%%

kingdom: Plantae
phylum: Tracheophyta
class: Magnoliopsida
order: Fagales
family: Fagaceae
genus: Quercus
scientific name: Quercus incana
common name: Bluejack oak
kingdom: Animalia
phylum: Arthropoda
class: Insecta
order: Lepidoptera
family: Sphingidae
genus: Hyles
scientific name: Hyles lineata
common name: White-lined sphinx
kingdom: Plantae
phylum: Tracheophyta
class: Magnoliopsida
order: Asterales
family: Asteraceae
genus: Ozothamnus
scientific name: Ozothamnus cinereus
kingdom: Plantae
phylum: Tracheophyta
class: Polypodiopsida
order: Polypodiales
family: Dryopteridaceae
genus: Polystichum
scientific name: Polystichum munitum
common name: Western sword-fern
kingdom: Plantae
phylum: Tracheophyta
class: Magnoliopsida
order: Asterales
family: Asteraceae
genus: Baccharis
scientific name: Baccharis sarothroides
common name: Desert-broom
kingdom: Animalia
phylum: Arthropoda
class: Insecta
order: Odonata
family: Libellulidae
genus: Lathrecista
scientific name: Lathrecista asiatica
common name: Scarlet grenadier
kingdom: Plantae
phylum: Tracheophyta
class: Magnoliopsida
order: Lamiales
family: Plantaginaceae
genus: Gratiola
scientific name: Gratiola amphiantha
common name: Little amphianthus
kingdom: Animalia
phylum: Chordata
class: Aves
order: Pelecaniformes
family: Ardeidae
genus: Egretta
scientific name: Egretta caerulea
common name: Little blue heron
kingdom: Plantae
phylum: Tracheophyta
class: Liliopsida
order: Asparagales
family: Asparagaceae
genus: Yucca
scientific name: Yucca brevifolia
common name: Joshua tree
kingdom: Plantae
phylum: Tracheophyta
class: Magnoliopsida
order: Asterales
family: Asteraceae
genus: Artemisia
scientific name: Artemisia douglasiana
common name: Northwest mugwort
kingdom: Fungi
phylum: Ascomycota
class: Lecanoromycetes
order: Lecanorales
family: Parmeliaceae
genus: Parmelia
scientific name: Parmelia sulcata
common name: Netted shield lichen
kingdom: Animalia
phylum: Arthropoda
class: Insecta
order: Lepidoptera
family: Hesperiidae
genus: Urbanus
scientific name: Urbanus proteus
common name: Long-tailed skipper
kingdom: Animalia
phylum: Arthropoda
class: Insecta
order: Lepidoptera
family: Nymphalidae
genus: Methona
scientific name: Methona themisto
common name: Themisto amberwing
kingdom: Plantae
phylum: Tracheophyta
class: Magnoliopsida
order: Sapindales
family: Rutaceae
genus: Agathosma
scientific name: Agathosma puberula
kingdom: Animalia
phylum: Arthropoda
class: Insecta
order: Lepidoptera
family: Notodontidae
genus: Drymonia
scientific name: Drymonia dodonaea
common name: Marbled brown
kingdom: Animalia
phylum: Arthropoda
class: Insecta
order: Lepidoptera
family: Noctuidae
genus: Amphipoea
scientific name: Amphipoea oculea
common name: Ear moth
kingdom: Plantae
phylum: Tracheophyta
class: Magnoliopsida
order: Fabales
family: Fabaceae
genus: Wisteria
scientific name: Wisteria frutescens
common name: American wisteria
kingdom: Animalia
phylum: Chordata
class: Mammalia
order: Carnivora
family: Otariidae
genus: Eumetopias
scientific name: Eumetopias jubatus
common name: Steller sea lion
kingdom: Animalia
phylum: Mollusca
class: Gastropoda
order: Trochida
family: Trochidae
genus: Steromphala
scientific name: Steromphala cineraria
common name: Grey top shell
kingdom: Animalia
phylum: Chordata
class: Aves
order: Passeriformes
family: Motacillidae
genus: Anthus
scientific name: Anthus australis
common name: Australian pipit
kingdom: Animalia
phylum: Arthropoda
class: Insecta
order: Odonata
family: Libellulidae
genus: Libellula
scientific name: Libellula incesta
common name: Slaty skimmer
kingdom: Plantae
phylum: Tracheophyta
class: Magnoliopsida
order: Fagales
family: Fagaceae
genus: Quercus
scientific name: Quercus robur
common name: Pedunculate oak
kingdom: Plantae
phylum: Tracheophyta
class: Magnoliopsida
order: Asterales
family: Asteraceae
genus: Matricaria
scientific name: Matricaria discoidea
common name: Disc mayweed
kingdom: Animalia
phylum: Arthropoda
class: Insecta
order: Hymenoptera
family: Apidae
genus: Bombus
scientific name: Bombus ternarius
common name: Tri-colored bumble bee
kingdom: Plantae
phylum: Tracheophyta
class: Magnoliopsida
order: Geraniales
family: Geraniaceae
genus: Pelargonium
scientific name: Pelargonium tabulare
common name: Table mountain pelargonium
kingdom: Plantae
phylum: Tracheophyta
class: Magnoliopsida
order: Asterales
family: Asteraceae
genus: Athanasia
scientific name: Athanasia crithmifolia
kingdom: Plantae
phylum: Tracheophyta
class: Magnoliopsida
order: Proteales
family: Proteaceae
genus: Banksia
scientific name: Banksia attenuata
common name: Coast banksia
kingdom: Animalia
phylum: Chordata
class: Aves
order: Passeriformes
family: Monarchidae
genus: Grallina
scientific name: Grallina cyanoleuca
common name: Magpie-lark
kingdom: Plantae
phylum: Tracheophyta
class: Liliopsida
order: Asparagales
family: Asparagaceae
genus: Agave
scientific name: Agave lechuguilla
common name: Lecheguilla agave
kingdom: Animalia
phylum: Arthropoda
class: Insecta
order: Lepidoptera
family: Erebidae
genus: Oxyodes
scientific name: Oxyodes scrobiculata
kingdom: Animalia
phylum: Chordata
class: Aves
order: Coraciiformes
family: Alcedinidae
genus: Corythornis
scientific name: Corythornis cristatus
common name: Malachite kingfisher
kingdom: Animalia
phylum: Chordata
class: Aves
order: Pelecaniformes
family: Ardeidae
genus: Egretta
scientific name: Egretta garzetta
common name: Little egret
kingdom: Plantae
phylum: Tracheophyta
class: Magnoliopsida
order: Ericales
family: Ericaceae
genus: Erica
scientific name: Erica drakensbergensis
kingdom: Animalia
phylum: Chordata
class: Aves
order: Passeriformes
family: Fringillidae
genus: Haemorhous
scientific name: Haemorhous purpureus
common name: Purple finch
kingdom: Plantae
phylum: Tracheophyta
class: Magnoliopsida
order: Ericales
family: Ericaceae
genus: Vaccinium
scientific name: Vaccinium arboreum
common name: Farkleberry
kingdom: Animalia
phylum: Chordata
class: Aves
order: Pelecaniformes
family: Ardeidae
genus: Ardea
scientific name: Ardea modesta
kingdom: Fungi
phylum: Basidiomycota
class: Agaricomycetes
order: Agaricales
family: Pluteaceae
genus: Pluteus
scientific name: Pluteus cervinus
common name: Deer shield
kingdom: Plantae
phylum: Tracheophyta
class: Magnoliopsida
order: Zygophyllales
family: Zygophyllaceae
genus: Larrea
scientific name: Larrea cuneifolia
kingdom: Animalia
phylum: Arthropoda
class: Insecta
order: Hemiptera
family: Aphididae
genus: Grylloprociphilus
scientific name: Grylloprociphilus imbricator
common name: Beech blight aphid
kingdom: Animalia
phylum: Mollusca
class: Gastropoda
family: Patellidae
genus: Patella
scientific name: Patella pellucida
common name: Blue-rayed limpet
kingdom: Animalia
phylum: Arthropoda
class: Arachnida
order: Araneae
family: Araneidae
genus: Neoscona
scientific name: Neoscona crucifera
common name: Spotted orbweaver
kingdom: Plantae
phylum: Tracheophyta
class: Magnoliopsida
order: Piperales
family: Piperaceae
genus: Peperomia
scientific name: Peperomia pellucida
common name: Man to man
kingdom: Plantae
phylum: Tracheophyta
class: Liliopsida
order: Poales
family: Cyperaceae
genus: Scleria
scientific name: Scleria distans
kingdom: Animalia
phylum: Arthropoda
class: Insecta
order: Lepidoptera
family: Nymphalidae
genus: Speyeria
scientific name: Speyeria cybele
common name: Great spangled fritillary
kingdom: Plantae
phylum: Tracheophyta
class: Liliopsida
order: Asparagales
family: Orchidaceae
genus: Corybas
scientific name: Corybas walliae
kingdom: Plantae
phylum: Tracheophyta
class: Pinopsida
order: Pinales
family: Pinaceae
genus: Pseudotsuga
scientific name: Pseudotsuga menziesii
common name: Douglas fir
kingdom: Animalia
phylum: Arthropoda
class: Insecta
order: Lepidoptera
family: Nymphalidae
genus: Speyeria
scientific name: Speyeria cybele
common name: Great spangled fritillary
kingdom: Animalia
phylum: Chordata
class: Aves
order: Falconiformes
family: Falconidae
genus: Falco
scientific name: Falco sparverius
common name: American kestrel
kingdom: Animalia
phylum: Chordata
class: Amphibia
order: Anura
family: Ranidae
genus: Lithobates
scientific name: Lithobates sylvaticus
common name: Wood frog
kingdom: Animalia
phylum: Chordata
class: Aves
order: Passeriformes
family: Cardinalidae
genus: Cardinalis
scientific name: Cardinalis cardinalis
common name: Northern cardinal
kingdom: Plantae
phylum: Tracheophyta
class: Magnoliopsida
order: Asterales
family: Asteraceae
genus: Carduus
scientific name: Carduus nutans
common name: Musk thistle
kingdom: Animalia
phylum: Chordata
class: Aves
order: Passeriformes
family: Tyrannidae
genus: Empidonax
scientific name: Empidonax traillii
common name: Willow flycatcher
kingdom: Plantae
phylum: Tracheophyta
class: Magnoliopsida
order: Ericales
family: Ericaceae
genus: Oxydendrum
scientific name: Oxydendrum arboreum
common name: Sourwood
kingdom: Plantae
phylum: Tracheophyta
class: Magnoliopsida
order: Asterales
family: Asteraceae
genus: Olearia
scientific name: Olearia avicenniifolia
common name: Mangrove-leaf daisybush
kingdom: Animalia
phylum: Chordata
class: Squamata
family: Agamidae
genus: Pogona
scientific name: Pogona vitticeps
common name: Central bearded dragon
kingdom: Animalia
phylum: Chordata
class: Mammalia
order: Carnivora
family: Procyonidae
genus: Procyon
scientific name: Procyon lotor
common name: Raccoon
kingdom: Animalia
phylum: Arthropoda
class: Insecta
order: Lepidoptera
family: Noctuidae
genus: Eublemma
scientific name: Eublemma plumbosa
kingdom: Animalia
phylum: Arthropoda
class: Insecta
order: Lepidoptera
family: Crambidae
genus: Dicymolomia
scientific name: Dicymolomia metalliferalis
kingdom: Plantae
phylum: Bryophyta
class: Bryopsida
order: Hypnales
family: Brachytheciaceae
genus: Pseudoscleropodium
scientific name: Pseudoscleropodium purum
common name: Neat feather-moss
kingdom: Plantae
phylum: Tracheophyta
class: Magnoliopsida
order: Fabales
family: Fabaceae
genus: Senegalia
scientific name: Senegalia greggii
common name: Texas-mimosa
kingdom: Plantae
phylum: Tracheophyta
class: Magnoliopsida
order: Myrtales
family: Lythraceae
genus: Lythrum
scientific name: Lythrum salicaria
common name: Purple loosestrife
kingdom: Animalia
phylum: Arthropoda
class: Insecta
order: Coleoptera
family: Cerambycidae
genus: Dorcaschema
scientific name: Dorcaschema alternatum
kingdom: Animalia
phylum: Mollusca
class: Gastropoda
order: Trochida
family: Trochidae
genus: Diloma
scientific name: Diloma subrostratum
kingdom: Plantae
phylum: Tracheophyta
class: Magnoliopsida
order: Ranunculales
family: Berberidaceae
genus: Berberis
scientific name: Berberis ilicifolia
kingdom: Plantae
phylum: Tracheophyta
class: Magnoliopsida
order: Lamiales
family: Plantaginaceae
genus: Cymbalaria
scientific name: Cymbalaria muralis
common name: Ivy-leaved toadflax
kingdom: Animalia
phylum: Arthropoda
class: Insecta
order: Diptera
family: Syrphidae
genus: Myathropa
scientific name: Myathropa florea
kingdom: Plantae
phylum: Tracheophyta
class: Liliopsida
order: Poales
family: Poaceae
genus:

%%

- **Task to carry out**:
Return every line from the start of the rows down to the line that contains "genus: Lathrecista", with both ends included, copying each one exactly.

- **Response for this exercise**:
kingdom: Plantae
phylum: Tracheophyta
class: Magnoliopsida
order: Fagales
family: Fagaceae
genus: Quercus
scientific name: Quercus incana
common name: Bluejack oak
kingdom: Animalia
phylum: Arthropoda
class: Insecta
order: Lepidoptera
family: Sphingidae
genus: Hyles
scientific name: Hyles lineata
common name: White-lined sphinx
kingdom: Plantae
phylum: Tracheophyta
class: Magnoliopsida
order: Asterales
family: Asteraceae
genus: Ozothamnus
scientific name: Ozothamnus cinereus
kingdom: Plantae
phylum: Tracheophyta
class: Polypodiopsida
order: Polypodiales
family: Dryopteridaceae
genus: Polystichum
scientific name: Polystichum munitum
common name: Western sword-fern
kingdom: Plantae
phylum: Tracheophyta
class: Magnoliopsida
order: Asterales
family: Asteraceae
genus: Baccharis
scientific name: Baccharis sarothroides
common name: Desert-broom
kingdom: Animalia
phylum: Arthropoda
class: Insecta
order: Odonata
family: Libellulidae
genus: Lathrecista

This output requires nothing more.